Prion Mk3 and launcher.

One of the ground-breaking features of the D15 is its ability to take off and land with no formal runway required.

Therefore, it’s deployment is not limited to location by the need for an airfield or runway.

Only a flat area approximately the size of a football pitch is needed, and the drone can fit in a transit van to be launched remotely.

This makes the UAV an extremely flexible and readily-available resource for military and civilian applications.

UAVE’s current UK airspace permissions enable Beyond Visual Line Of Sight (BVLOS) flights out to 90km and up to a 10,000ft ceiling, at which height it can’t be seen or heard.
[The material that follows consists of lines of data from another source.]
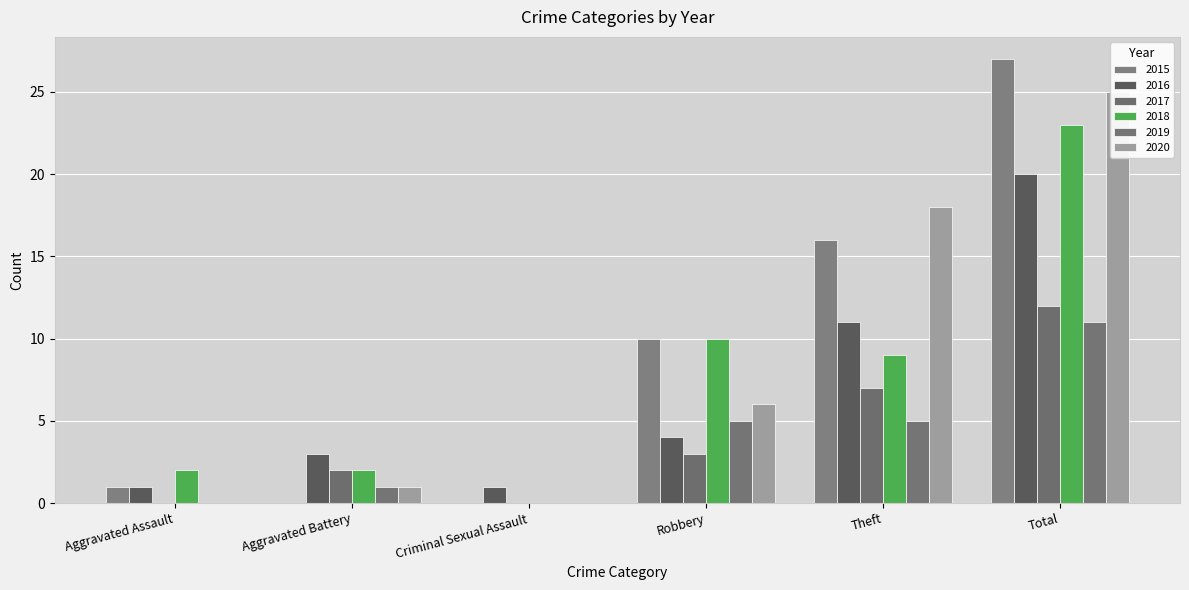

At which label does 2018 reach its peak?

Total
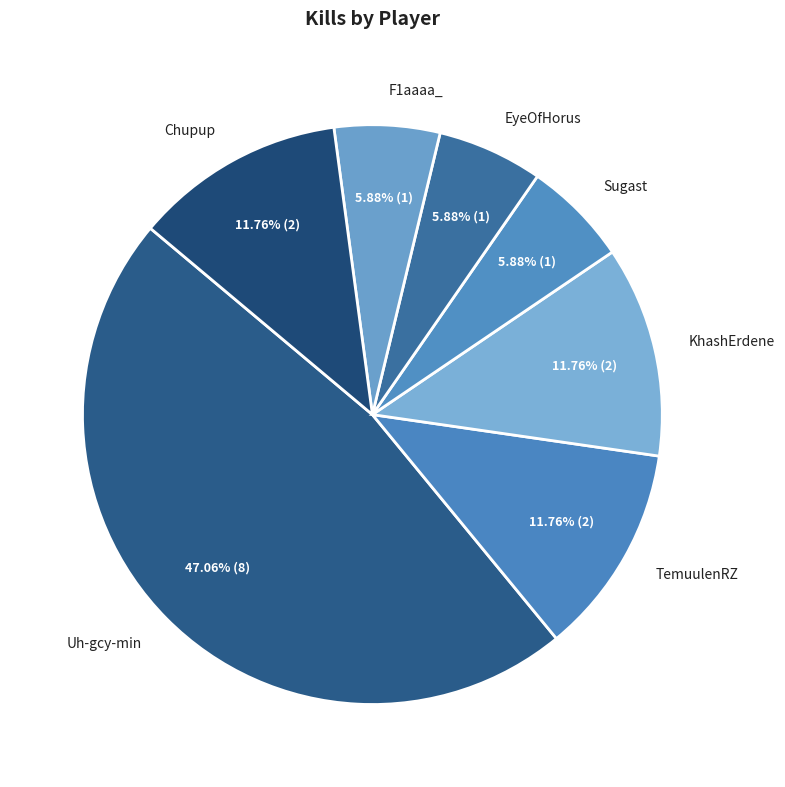

Which slice is the largest?

Uh-gcy-min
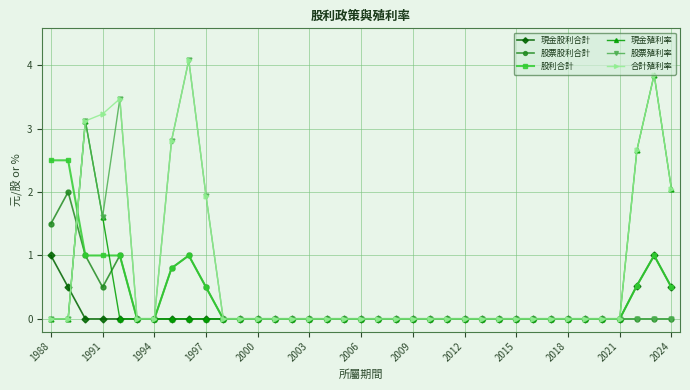

At how many categories does at least one series exceed 3?

5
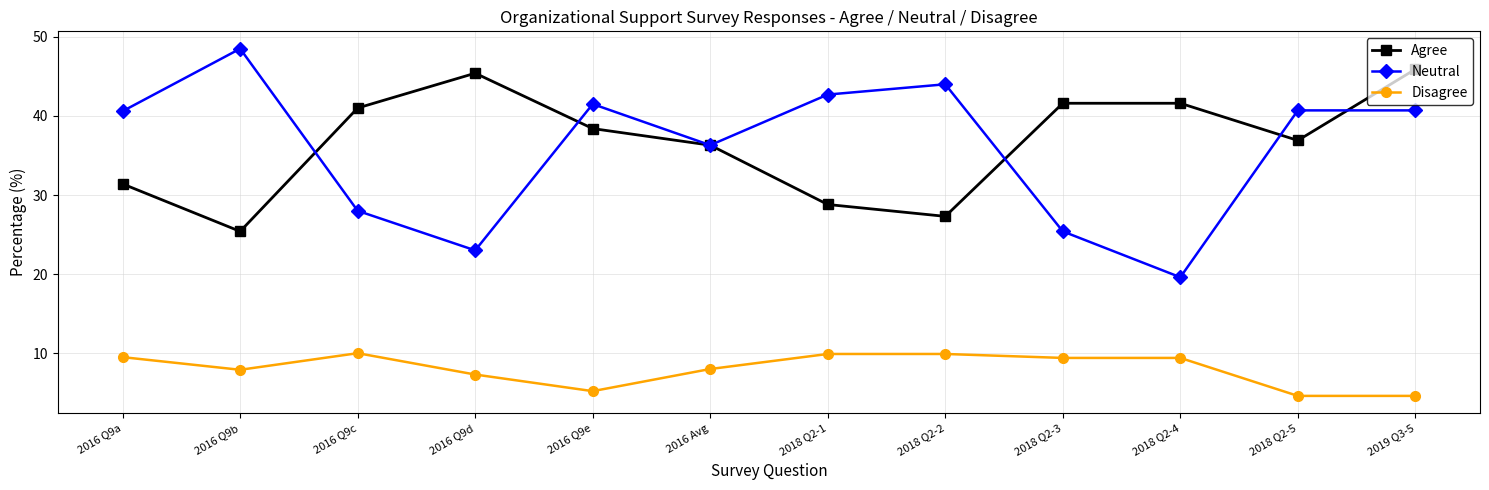

True or false: Neutral and Disagree intersect in this chart.

False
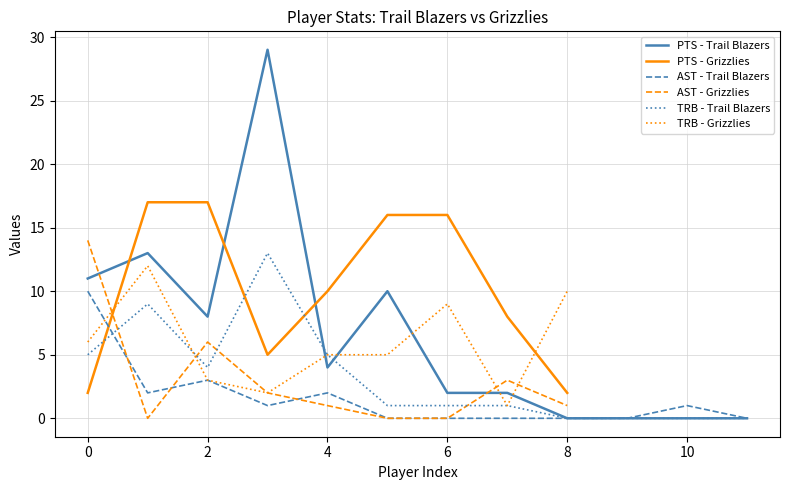

The value of TRB - Trail Blazers at 2 is 4. True or false?

True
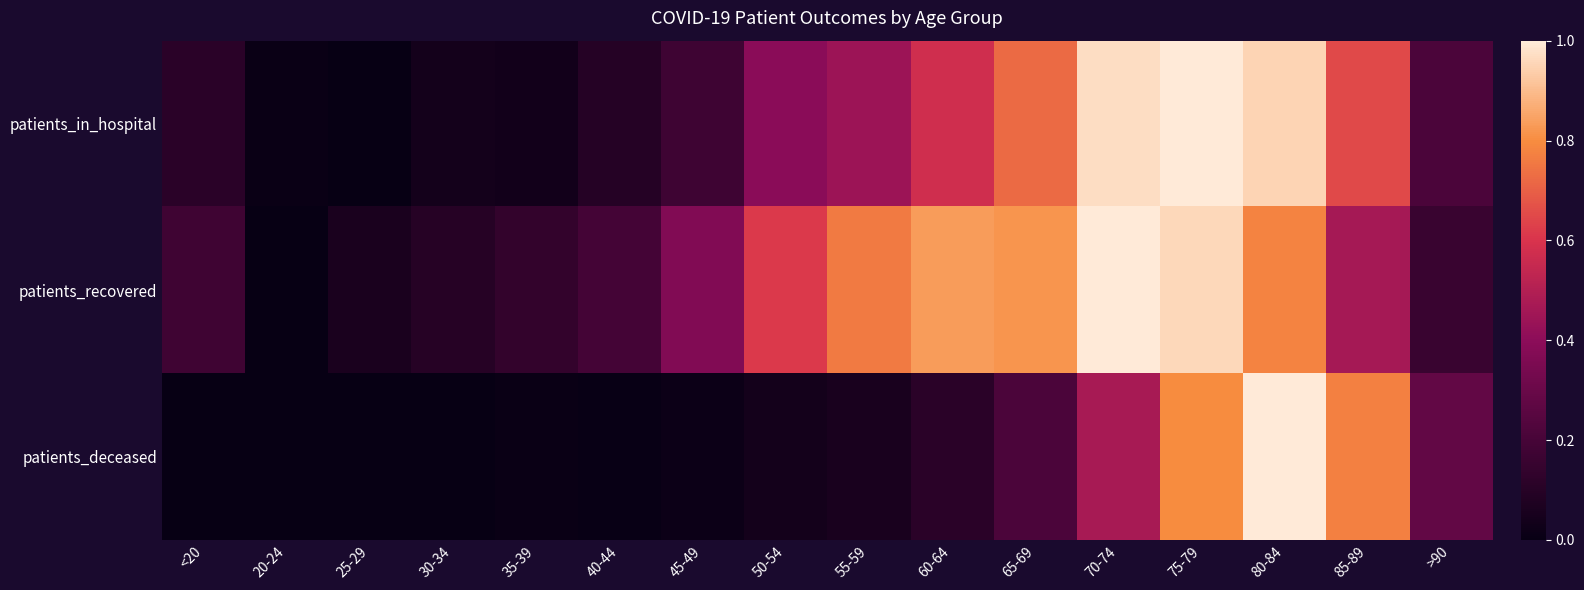

At which category is the sum across all series the highest?

75-79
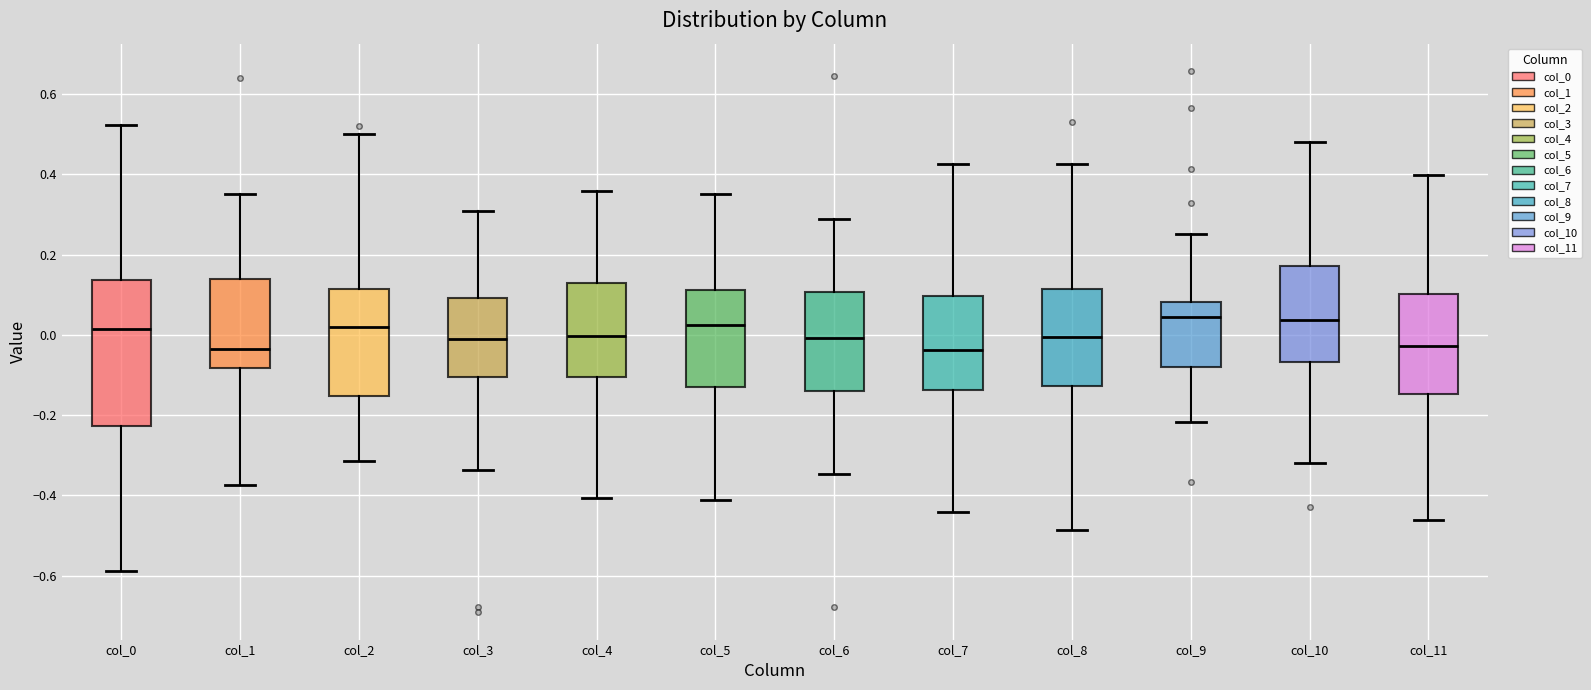

Comparing the boxes themselves (not the whiskers), which one is the tallest?

col_0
The composite body means it has no radar signature making it a covert asset.

UAVE’s Grahame Grover commented that “the success of this project can be greatly attributed to the technical skills of the teams from UAVE, CRFS and Steatite, who were able to work together seamlessly to deliver additional benefits to the flight capability of the D15.”

Seb Leaver from Steatite explained the advantages of using the MPU5 for this application: “The MPU5 is unique in the robustness of the network it offers in RF restricted environments.

Because it’s able to self-form and self-heal, the MPU5 routes your data around obstacles by using multi-path propagation, maximising network performance, agility and mobility. At the same time, its low SWaP ratio means that the unit is lightweight and compact.”